Quick & Simple Grilled Salmon – with a Sweet Glaze!
5oz raw salmon fillet
1tbsp soy sauce
1/2tbsp lemon juice
1/2tbsp olive oil
1tbsp Better Body Foods coconut palm sugar (sub brown sugar)
1/4tsp minced garlic
Fresh Ground Pepper
In a small bowl mix together the soy sauce, water, lemon juice, olive oil, sugar & garlic until the sugar is dissolved. Season the salmon with some fresh ground pepper and place in a zip lock bag. Pour the marinade into bag, turn to coat and place in the refrigerator for at least 2 hours.
Preheat grill to medium. While grill is heating up, pour marinade out of the zip lock bag into a small sauce pan. Bring to a boil and then reduce heat and simmer until sauce slightly thickens – about 3-4 minutes. Set aside. Grill salmon on an oiled grate for about 4 minutes each side or until cooked to desired temperature. Pour glaze over salmon & enjoy!
Strawberry French Toast stuffed with a Lemon & Honey Ricotta and topped with fresh basil – only 330 calories!

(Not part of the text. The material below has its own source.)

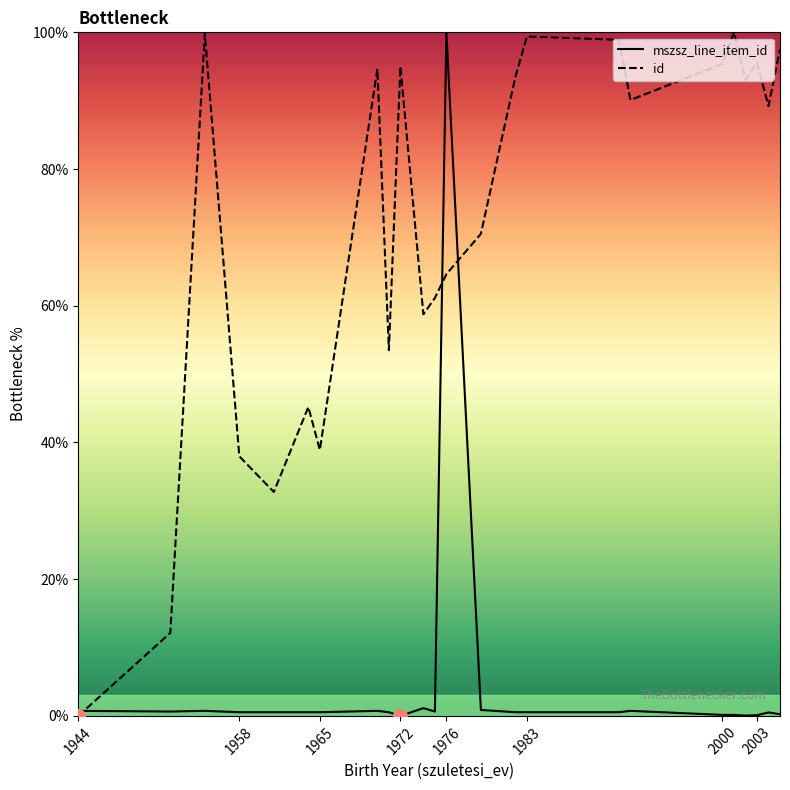

True or false: mszsz_line_item_id has a value of 0.1 at 2003.

True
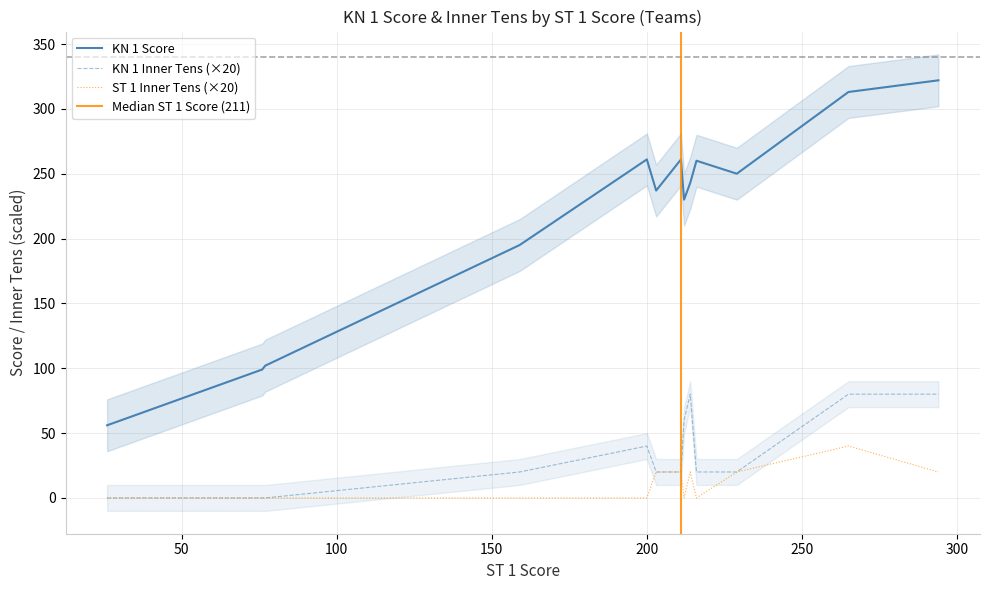

True or false: KN 1 Score and ST 1 Inner Tens (×20) intersect in this chart.

False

2 slices of Mahler’s low carb Flax & Soy bread
80grams fresh strawberries
62grams skim ricotta cheese
2 egg whites
1oz unsweetened almond milk
1/4tsp lemon zest
1/2tsp vanilla extract
1-2 packets stevia
1 basil leaf
Sugar Free Maple Syrup
Mix together the honey, lemon zest & ricotta in a small bowl – sweeten to taste with a little stevia. Cut up the strawberries and set aside.
In another small bowl beat together with a fork the egg whites, milk, cinnamon, vanilla & stevia. Dip each piece of bread into the egg mixture and cook for 2:30-3 minutes per side over medium heat.
Cut the toast on a diagonal and layer with the ricotta and strawberries. Top with some fresh basil & sugar free maple syrup.
Low Carb Goat Cheese & Pecan stuffed Chicken Breast with strawberry salad – only 310 calories!
5oz raw chicken breast
14grams of pecans – divided
1/2oz of goat cheese
1-2 sprigs of thyme
1/4tsp lemon zest
Juice from half a lemon
Dash of olive oil
50grams of sliced strawberries
Bowl of mixed greens
Preheat oven to 400 degrees. Chop up half of the pecans and place them in a small bowl with the goat cheese, thyme leaves and lemon zest.
Put the chicken breast between two layers of plastic wrap, on a chopping board, and use a meat mallet to pound until 1/4-inch thick.
Lay the chicken breast flat, season each side with salt and pepper. Spread the cheese-pecan mixture over the breast, covering the entire surface. Carefully roll up the chicken as tightly as possible and secure with either kitchen twine or 2 toothpicks. Place on a foil lined baking sheet, squeeze the lemon juice over chicken roll and then light brush with a little olive oil. Bake for 20 minutes or until chicken is cooked through. Mine was perfectly juicy at 20 minutes. Allow to rest a few minutes prior to slicing. Serve on top of mixed greens with sliced strawberries and remaining pecans!